[Crm-sig] Compatibility document V4

martin martin at ics.forth.gr
Mon Nov 3 18:40:52 EET 2008


Dear Bernhard,

Thank you very much for your rich input!


Some quick answers:

Bernhard Schiemann wrote:
> Dear all,
> Regarding the compatibility document (V4), we have the following questions:
> -I found no time slot for this issue during the London meeting. Shouldn't
> the SIG discuss and/or vote on that issue in London?

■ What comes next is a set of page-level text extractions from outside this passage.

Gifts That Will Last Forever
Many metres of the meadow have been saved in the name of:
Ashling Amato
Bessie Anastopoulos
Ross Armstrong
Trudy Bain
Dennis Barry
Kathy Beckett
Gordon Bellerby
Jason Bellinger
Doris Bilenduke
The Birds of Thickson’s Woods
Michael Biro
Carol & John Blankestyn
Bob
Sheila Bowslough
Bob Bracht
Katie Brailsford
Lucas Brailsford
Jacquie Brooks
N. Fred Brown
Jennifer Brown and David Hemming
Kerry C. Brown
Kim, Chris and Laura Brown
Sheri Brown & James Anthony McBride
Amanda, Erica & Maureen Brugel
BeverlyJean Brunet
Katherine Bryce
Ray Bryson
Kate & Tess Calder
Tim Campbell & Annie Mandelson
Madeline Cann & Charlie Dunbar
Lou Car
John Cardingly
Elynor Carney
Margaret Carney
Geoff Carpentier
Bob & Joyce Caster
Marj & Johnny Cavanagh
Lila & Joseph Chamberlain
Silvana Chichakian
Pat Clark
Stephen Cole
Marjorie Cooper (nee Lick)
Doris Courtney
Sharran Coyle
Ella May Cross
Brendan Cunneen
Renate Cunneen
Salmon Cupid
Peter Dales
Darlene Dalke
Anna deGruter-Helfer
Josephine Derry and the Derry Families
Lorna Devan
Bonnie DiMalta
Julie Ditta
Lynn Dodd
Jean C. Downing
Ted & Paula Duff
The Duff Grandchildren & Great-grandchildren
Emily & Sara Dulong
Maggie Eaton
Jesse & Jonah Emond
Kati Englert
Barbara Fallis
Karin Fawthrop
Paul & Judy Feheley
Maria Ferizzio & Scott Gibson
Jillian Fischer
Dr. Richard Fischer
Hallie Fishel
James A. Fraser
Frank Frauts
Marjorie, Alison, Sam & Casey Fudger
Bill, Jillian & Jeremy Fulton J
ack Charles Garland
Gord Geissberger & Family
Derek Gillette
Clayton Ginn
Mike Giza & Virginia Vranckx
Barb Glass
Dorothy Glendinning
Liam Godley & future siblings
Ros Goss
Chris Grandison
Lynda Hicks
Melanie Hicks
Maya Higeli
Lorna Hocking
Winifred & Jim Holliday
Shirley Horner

See: http://cidoc.ics.forth.gr/agentas/18th_sig_agenda+13th_frbr_crm.htm
Thursday November 6, 11:30-13:00, "Final text for compatibility"
> 
> -The term "Compatibility" is used for this document and most of the
> contents is about the compatibility between technical systems. (first
> sentence: "of their data structures"). Maybe this could be formulated
> precisely by changing the headline to e.g.
> "CRM compatibility of technical systems and data structures" instead of
> "Compatibility"

This is an "Issue". Is there any other compatibility you think of?
> 
> A general remark: As the goal seems to be to be to assert
> compatibility with the CRM as defined in the CRM document, it is hard
> to impossible to achieve this goal as long as we refer to a text which
> is open for interpretation.  Compatibility in a rigid sense can only
> be proved with a formal definition.  One could propose a weak concept
> of compliance if there is a test suite against which a system claiming
> that can be tested.  However, what is easier is to check for
> incompatibility, i.e. it is far easier to say if something is
> incompatible, i.e in contradiction, with the CRM.

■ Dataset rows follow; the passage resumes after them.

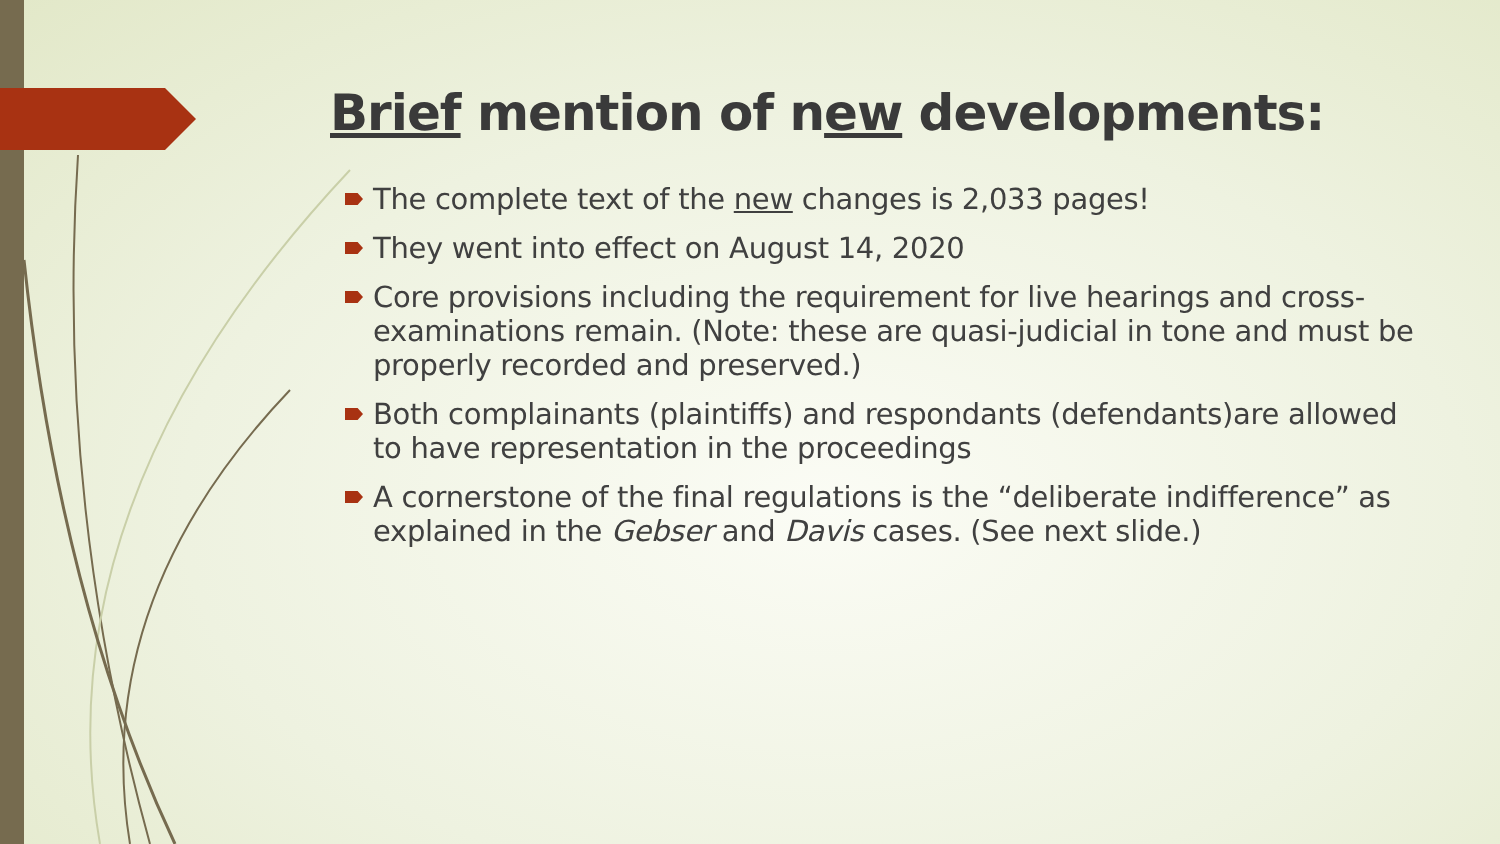Brief mention of new developments:
The complete text of the new changes is 2,033 pages!
They went into effect on August 14, 2020
Core provisions including the requirement for live hearings and cross-examinations remain. (Note: these are quasi-judicial in tone and must be properly recorded and preserved.)
Both complainants (plaintiffs) and respondants (defendants)are allowed to have representation in the proceedings
A cornerstone of the final regulations is the “deliberate indifference” as explained in the Gebser and Davis cases. (See next slide.)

The CRM definition is and will be text based. The notions of subclass,
superclass etc., are clear enough to be transferred to a formal language.
This has good reasons we have discussed in the past.
I vote against any change of this.

The details of spelling out in a formal language are a question of good practice
and certification authorities.

> 
> 
> -"In other words, it does not aim to provide more structure
> than users have previously provided." (Page 1, section 1.1,
> 3. paragraph) Does this address the workflow to produce compatible data?
> If you have a structure you can translate it to CRM structures, and if
> you just have unstructured information, you have to structure it first?

Yes, the workflow of transforming data from a legacy format into a
CRM compatible form. Many users had the impression, they should structure
their texts in order to do so. This is not intended.
> 
> 
> -"exhaustively in terms of CRM concepts" (Page 2, section
> 1.2, use case no. 4), All instances of (a queried) CRM concept?
> 
> -***Nick*** means that Nick provides an appropriate section about use
> cases? Or Examples?
Obsolete. Ignore.

> 
> -The next paragraph is the central point of this document (Page 2, 2nd
> before 1.3, beginning with: "In the context"): the definition of
> "without loss of meaning". Regarding the email Vladimir Ivanov already
> sent, we want to add:
> +"By virtue of this classification" Do you mean: "Using this
> classification"?
What would the word "use" clarify? The fact that there is this classification,
once it has been used, lets the user understand.

> +"expert conversant" How do you define an expert conversant? Is a field
> expert e.g. an  art historian an expert for the classification of a
> painting?

Sure. Obvious to our audience.
> 
> 
> -The first paragraph of 1.3: "A CRM compatible form should
> not implement the quantifiers ..." If the CRM contains
> quantifiers, why shouldn't they be implemented by cardinality
> restrictions? What do you mean by "form"? Do you mean a "profile"?
> I try this at an example from the scope note:
> "Quantification: many to one, necessary, dependent (1,1:1,n)
> Scope note: ... A temporal entity can have in reality only one
> Time-Span, but there may exist alternative opinions about it,
> which we would express by assigning multiple Time-Spans.
> Related temporal entities may share a Time-Span..." coded as
> e.g. E2.Temporal_Entity P4.has_timespan minimal one
> E52.Time-Span. Where is the problem?

I propose to change the 2nd phrase in 1.3 to:

"We call any encoding of such CRM instances in a formal language that preserves the relations between the CRM classes, properties and 
inheritance rules a “CRM-compatible form”".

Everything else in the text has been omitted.